▶ _Stated task_
Rewrite the difference lines for all items, replacing every "Message" with "Notice" and changing nothing else. Leave the pictures out of your answer.
§
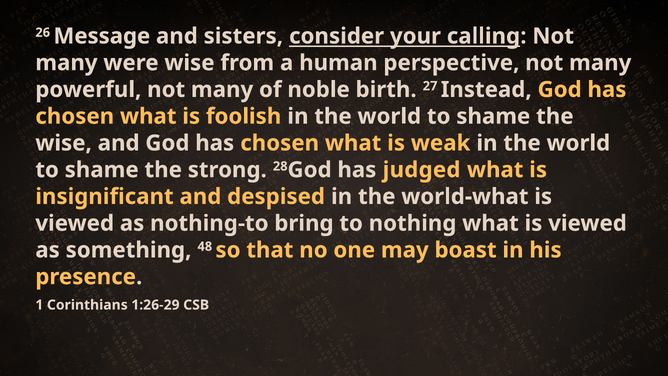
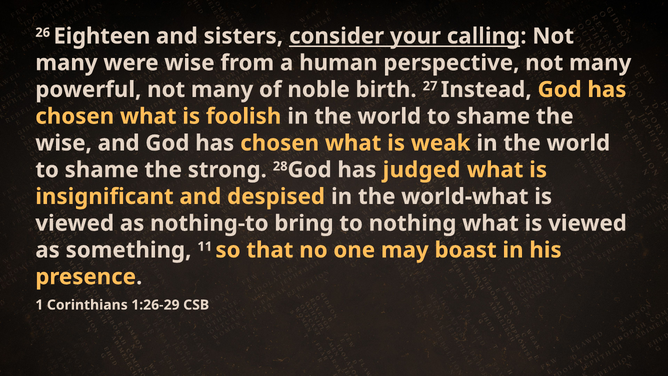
Message: Message -> Eighteen
48: 48 -> 11
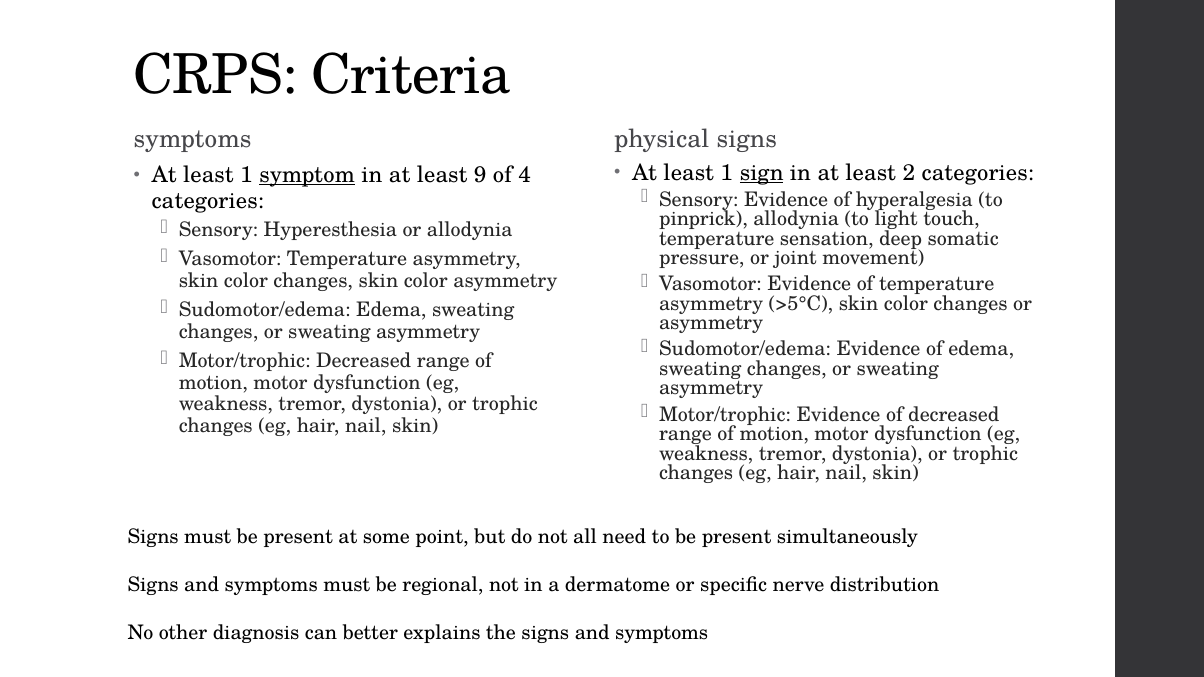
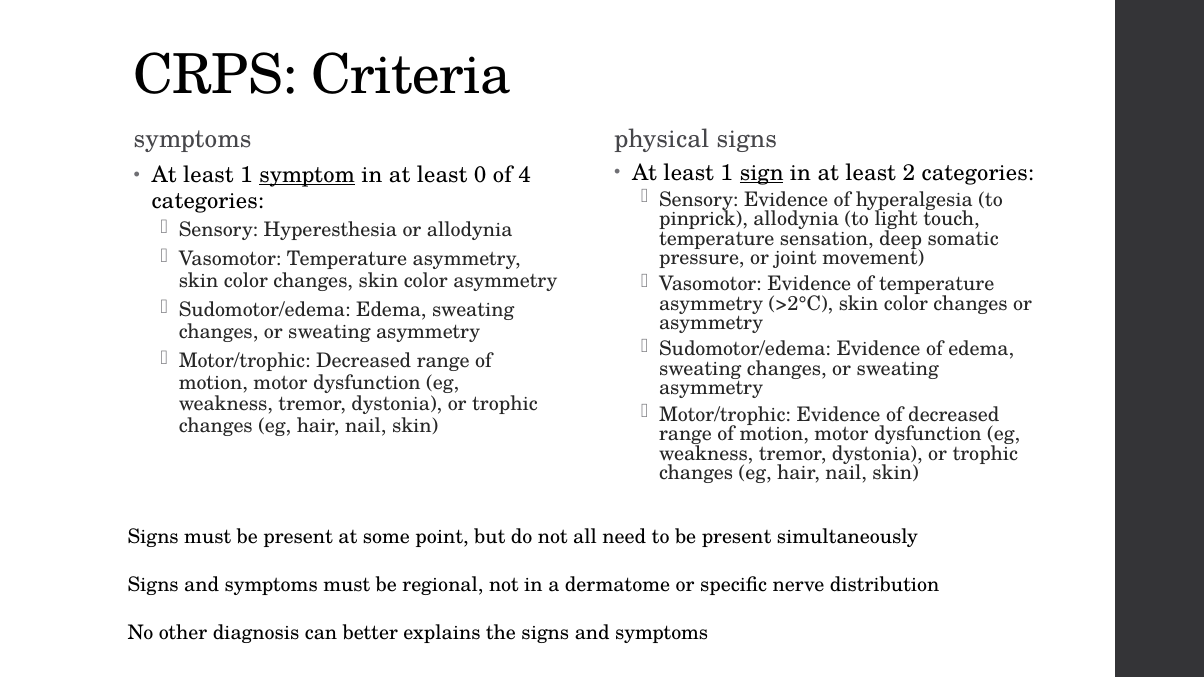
9: 9 -> 0
>5°C: >5°C -> >2°C
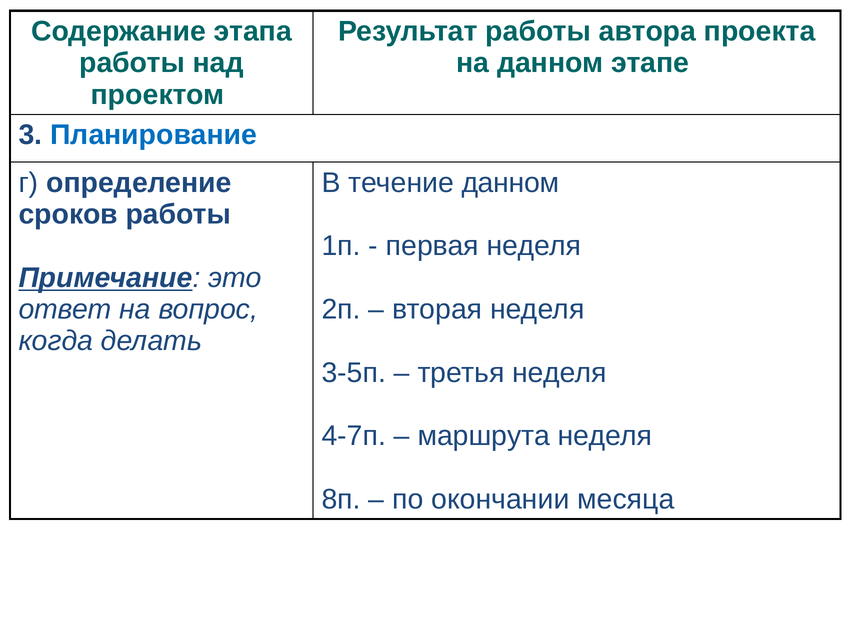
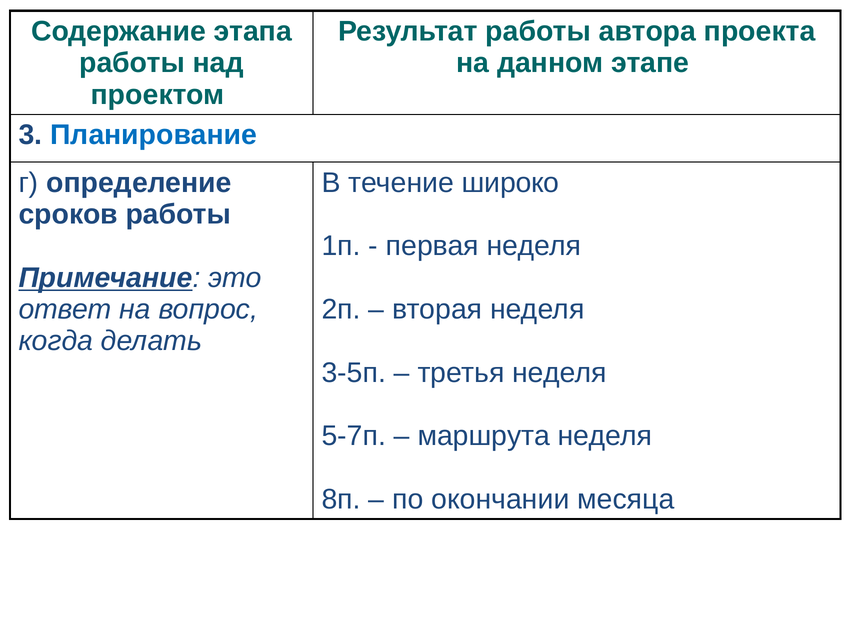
течение данном: данном -> широко
4-7п: 4-7п -> 5-7п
§
▶ _Exercise response_
Notice: Notice -> Eighteen
48: 48 -> 11
9: 9 -> 0
>5°C: >5°C -> >2°C
течение данном: данном -> широко
4-7п: 4-7п -> 5-7п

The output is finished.